Background: We performed a retrospective analysis to determine the incidence of neurotrophic tropomyosin-receptor kinase (NTRK) fusion in non-small cell lung cancer (NSCLC). Methods: Archival NSCLC tissues between 2018–2020 were screened by immunohistochemistry (IHC) with IHC-positive cases undergoing confirmatory molecular analysis.

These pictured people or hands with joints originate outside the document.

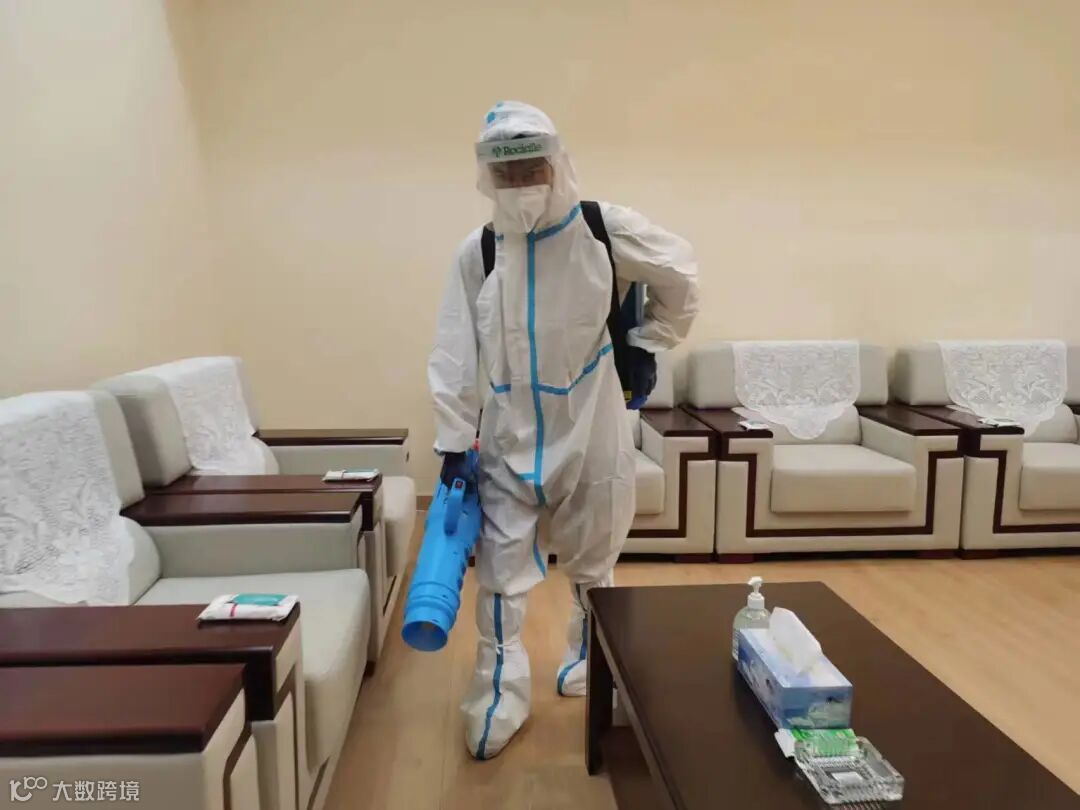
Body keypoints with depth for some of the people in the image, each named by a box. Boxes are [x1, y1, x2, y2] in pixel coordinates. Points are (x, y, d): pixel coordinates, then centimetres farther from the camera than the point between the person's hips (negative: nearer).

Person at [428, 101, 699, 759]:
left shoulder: (607, 231, -8)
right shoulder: (476, 254, -4)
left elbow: (681, 278, 8)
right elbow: (456, 357, -4)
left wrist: (648, 347, 4)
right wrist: (454, 444, -8)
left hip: (591, 437, -1)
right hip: (509, 442, 1)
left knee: (593, 566, 16)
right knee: (501, 577, 4)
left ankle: (591, 664, 43)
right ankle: (500, 700, 22)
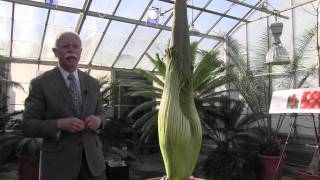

Correlative clinicopathologic parameters were collected. Results: Of 289 samples analyzed, 10 (3.5%) cases had NTRK expression on IHC. The median age of patients with NTRK-positivity on IHC was 74.9 (range, 44–88) years and 70% had a smoking history. The cohort included seven adenocarcinomas and one each squamous cell carcinoma, large-cell neuroendocrine and not otherwise specified histologies. PDL1 expression was ≤50% in five cases. Concurrent EGFR mutations were detected in three cases, with two cases also showing a PIK3CA E542K mutation and MET amplification, respectively. Due to insufficient tumor material, RNA-sequencing was undertaken in only one IHC-positive case, with the other nine cases analyzed by Fluorescent in-situ Hybridisation. A NTRK fusion, EML4-NTRK3 gene fusion was detected in one patient, a frequency of 0.35%. Conclusions: NTRK fusions in NSCLC are rare. This study highlights real world diagnostic challenges regarding NTRK testing, such as requirements of adequate tumor tissue and appropriate testing methodologies.
Funding
Bayer (Australia) provided funding to support the analysis for the study (Ref: SM_NTRK_July21).